Un film à trois têtes

M. D. : Ton film réfléchit au thème de l’adolescence et pas à une adolescente. Même si Marie est au centre, tu ne fais pas le portrait d’un personnage, c’est un film à trois têtes. D’où l’importance d’Anne, personnage secondaire certes, mais vrai pivot mutique du film...
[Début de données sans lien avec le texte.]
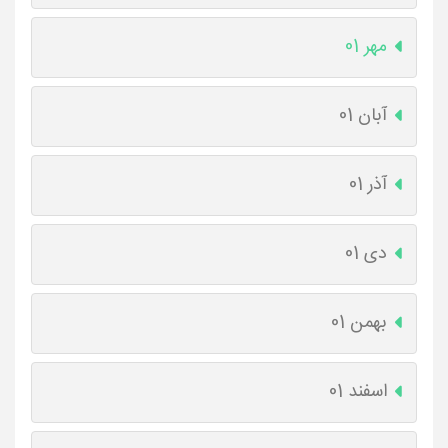
مهر 01
آبان 01
آذر 01
دی 01
بهمن 01
اسفند 01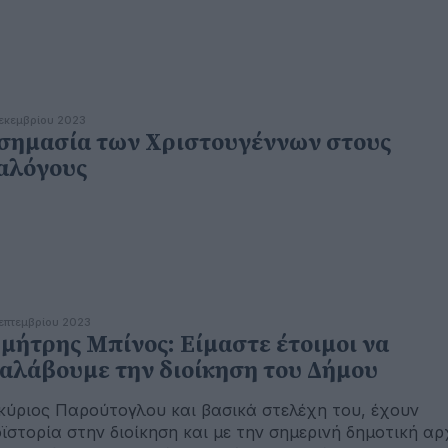
εκεμβρίου 2023
σημασία των Χριστουγέννων στους
αλόγους
επτεμβρίου 2023
μήτρης Μπίνος: Είμαστε έτοιμοι να
αλάβουμε την διοίκηση του Δήμου
κύριος Παρούτογλου και βασικά στελέχη του, έχουν
ϊστορία στην διοίκηση και με την σημερινή δημοτική αρ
C. S. : Je voulais faire une radiographie de la féminité, et je voulais le faire à l’endroit matrice, l’adolescence, parce que c’est le moment où l'on devient fille… Les trois personnages, cela me permet aussi de me dégager de l’autobiographie. En ayant plus de trajets, on embrasse plus de fiction et en même temps, on est plus précis sur ce qu’on raconte – on sort d’un trajet particulier… Cela demande une gestion particulièrement périlleuse, car avoir un personnage secondaire qui a son propre itinéraire de solitude et qui, en plus, est censé amener un ton différent, c’est un truc « casse-gueule ». Au montage, c’est d’ailleurs le personnage d’Anne qui a le plus bougé, là où avec Julien Lacheray, le monteur, on a le plus galéré.

M. D. : Naissance des pieuvres est aussi une histoire d’amitié entre Anne et Marie. C’est ce trajet qui constitue la ligne dramaturgique : elles sont inséparables, rencontrent chacune un désir qui leur fait changer de chemin, elles se séparent, et, au tout dernier plan, elles se retrouvent. Il fallait peut-être compenser la valeur négative que tu mettais dans le désir et dans l’amour par une valeur positive.
C. S. : Je n’ai pas pensé faire un film sur l’amitié. C’est devenu le trajet du film de façon inconsciente, oui, c’est un effet collatéral. C’est vrai que ce qui reste, c’est ça, c’est l’amitié. C’est un truc que j’ai découvert en voyant le film.